The next step is the design of the road map and – very important – how you can get your own employees on board and make them the messengers of this change. This point, which relates to more than just IT concerns, cannot be overlooked. And you shouldn’t expect completely linear project progress without some surprises. Surely there will be one hurdle or another to overcome on the journey, a place where something doesn’t work right away or it doesn’t work as planned. The project team and the other employees should expect this. And that’s a point that companies cannot ignore when regarding the technical view of things since it can be decisive for the project’s success.
Do you have to approach S/4HANA projects differently than classic SAP projects?
In a nutshell: of course you can approach S/4HANA projects in the classic manner with blueprint and waterfall methodology. However, this generally becomes very time-consuming and expensive. We have developed an agile project approach, project simplification, with which we can implement S/4HANA topics in particular much more quickly and transparently. This is an advantage for customers and consultants, for both profit if the project progress can always be monitored and controlled transparently. Instead of the very theoretical blueprint phase, we work in the S/4HANA system starting in the analysis phase.

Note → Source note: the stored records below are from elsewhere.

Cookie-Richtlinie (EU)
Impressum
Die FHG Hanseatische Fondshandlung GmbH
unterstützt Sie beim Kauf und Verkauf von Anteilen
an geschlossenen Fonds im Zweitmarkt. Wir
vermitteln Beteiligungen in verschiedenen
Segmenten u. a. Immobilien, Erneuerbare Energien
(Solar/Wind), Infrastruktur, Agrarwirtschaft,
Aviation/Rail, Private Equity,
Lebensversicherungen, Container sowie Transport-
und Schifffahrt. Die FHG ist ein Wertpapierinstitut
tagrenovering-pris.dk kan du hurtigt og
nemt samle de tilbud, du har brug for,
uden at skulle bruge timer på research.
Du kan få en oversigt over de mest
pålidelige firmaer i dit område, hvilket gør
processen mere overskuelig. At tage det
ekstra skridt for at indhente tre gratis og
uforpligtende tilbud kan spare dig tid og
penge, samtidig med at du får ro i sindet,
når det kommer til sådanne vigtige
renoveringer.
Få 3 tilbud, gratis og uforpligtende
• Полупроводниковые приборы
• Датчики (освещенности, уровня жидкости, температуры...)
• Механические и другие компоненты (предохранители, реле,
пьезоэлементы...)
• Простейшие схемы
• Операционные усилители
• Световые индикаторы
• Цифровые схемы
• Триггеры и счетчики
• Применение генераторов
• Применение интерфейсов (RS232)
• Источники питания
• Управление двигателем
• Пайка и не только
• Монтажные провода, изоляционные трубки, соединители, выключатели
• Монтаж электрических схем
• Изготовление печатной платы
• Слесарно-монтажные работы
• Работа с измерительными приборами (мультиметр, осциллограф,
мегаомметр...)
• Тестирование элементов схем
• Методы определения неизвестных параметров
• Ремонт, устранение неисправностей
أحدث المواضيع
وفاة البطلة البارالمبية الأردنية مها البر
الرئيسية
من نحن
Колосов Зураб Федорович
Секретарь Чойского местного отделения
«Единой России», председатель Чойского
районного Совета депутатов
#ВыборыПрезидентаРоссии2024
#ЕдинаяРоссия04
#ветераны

This way, customers can compare their processes directly to the SAP best practice processes and use many of these in the first go-lives with all the advantages they offer even before the end of the project. That’s why we advise companies to examine their digitalization partners’ introduction methods, for these are an important orientation point for the project team at companies that use SAP software when it comes to complex SAP projects.